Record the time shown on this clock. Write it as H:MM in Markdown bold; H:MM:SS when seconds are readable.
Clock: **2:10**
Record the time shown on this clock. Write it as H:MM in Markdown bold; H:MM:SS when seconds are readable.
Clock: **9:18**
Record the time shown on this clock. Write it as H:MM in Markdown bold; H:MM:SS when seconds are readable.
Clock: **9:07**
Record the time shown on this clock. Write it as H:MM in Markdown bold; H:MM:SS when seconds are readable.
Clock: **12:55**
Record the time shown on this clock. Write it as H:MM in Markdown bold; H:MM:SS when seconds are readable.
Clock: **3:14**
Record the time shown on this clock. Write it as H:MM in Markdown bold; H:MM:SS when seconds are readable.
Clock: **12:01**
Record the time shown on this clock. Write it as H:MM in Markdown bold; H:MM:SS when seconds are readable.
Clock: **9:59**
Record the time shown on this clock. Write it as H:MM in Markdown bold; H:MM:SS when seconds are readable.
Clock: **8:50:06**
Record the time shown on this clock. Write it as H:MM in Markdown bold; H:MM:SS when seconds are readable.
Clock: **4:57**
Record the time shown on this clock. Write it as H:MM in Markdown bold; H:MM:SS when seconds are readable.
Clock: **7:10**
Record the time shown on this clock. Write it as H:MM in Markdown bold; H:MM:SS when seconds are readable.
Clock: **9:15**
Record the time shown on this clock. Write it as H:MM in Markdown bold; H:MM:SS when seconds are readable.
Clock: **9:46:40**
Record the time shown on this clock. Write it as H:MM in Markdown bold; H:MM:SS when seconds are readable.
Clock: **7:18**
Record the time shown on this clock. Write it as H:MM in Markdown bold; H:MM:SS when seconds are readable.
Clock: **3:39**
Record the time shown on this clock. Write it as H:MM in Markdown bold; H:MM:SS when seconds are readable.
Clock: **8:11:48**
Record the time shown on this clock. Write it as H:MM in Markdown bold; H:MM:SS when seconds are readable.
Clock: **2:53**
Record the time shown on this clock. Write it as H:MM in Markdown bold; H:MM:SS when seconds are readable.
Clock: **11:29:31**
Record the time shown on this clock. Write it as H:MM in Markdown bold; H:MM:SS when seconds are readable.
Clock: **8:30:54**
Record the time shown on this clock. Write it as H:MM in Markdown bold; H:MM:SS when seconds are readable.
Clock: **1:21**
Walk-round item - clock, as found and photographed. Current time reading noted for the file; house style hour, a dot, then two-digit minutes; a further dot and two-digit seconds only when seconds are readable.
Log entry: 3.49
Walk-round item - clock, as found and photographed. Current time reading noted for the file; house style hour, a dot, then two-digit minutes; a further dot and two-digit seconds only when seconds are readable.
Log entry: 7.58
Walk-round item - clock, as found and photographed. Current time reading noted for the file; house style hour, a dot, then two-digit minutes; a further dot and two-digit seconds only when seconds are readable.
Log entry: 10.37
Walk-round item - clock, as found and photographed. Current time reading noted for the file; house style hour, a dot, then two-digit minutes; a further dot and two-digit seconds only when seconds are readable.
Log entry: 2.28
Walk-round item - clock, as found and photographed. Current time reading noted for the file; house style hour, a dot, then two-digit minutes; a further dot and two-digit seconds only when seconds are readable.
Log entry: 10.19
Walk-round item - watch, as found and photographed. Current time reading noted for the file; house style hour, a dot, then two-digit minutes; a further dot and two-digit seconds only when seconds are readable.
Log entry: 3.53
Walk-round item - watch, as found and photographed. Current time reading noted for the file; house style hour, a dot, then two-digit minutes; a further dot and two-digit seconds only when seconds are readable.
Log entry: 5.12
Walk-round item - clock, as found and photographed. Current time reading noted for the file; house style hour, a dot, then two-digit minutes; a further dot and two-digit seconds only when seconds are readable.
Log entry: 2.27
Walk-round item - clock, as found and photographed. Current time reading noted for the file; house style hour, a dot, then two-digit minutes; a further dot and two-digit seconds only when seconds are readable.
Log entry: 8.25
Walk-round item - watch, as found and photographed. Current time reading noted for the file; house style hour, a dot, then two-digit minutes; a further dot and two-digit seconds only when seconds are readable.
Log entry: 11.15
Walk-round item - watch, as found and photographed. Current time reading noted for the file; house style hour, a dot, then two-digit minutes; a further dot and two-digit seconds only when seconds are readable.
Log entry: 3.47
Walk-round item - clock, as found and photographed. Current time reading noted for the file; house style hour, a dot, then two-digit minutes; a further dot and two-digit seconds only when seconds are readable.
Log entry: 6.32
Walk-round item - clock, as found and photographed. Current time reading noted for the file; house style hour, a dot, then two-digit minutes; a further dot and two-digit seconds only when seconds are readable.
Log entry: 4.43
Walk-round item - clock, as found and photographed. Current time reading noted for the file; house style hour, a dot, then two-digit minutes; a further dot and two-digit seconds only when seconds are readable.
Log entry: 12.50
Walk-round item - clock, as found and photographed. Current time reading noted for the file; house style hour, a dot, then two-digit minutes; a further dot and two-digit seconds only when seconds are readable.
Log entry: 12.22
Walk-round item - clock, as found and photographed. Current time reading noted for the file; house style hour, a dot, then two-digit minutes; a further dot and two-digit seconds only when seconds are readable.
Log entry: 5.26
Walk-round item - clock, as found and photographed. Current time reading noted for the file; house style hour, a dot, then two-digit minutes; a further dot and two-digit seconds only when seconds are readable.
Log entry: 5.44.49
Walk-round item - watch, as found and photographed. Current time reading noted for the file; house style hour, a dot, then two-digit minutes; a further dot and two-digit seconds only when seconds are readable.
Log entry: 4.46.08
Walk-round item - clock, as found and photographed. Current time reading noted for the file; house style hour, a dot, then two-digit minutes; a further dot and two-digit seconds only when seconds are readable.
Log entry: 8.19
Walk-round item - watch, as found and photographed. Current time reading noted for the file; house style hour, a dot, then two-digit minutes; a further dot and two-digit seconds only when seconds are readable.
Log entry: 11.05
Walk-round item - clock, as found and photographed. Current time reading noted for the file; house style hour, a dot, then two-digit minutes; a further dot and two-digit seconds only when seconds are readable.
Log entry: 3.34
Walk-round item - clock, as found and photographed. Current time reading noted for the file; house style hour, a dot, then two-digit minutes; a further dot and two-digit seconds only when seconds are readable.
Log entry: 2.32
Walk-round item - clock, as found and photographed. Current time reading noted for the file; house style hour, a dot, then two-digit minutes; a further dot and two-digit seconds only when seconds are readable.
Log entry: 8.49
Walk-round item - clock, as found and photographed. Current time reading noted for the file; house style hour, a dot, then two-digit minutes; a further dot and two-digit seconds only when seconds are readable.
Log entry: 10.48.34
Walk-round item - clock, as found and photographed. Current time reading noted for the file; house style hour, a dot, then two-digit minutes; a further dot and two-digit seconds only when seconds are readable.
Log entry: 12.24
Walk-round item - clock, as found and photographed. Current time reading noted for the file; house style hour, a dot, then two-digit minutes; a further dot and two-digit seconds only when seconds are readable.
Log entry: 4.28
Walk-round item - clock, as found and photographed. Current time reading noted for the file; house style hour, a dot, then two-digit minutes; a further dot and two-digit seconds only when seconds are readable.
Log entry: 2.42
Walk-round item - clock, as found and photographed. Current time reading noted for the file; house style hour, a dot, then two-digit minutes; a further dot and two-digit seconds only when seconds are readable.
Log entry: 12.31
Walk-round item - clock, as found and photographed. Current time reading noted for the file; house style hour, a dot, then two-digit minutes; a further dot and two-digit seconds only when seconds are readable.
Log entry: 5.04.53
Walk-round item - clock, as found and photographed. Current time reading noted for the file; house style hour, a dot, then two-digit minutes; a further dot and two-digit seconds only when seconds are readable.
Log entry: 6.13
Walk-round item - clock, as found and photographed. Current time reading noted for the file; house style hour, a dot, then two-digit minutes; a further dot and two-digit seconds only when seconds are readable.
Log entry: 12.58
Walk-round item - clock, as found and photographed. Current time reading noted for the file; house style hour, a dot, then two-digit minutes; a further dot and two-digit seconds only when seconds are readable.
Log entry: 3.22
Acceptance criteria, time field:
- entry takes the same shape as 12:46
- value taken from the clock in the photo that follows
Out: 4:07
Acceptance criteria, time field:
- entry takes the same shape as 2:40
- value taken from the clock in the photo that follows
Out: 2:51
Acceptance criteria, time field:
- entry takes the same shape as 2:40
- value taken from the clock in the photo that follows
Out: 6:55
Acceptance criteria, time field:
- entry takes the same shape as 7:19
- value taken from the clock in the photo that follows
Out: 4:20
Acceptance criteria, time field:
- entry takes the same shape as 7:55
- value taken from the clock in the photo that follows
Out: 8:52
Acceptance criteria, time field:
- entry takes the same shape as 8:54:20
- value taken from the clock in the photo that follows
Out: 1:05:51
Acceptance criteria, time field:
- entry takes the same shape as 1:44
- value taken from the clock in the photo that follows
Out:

» **Description of the task**:
Turn the records, from their first line through the line that contains "Clock: **2:53**", into a numbered list, leaving out any blank lines.

» **Result of this task**:
1. Record the time shown on this clock. Write it as H:MM in Markdown bold; H:MM:SS when seconds are readable.
2. Clock: **2:10**
3. Record the time shown on this clock. Write it as H:MM in Markdown bold; H:MM:SS when seconds are readable.
4. Clock: **9:18**
5. Record the time shown on this clock. Write it as H:MM in Markdown bold; H:MM:SS when seconds are readable.
6. Clock: **9:07**
7. Record the time shown on this clock. Write it as H:MM in Markdown bold; H:MM:SS when seconds are readable.
8. Clock: **12:55**
9. Record the time shown on this clock. Write it as H:MM in Markdown bold; H:MM:SS when seconds are readable.
10. Clock: **3:14**
11. Record the time shown on this clock. Write it as H:MM in Markdown bold; H:MM:SS when seconds are readable.
12. Clock: **12:01**
13. Record the time shown on this clock. Write it as H:MM in Markdown bold; H:MM:SS when seconds are readable.
14. Clock: **9:59**
15. Record the time shown on this clock. Write it as H:MM in Markdown bold; H:MM:SS when seconds are readable.
16. Clock: **8:50:06**
17. Record the time shown on this clock. Write it as H:MM in Markdown bold; H:MM:SS when seconds are readable.
18. Clock: **4:57**
19. Record the time shown on this clock. Write it as H:MM in Markdown bold; H:MM:SS when seconds are readable.
20. Clock: **7:10**
21. Record the time shown on this clock. Write it as H:MM in Markdown bold; H:MM:SS when seconds are readable.
22. Clock: **9:15**
23. Record the time shown on this clock. Write it as H:MM in Markdown bold; H:MM:SS when seconds are readable.
24. Clock: **9:46:40**
25. Record the time shown on this clock. Write it as H:MM in Markdown bold; H:MM:SS when seconds are readable.
26. Clock: **7:18**
27. Record the time shown on this clock. Write it as H:MM in Markdown bold; H:MM:SS when seconds are readable.
28. Clock: **3:39**
29. Record the time shown on this clock. Write it as H:MM in Markdown bold; H:MM:SS when seconds are readable.
30. Clock: **8:11:48**
31. Record the time shown on this clock. Write it as H:MM in Markdown bold; H:MM:SS when seconds are readable.
32. Clock: **2:53**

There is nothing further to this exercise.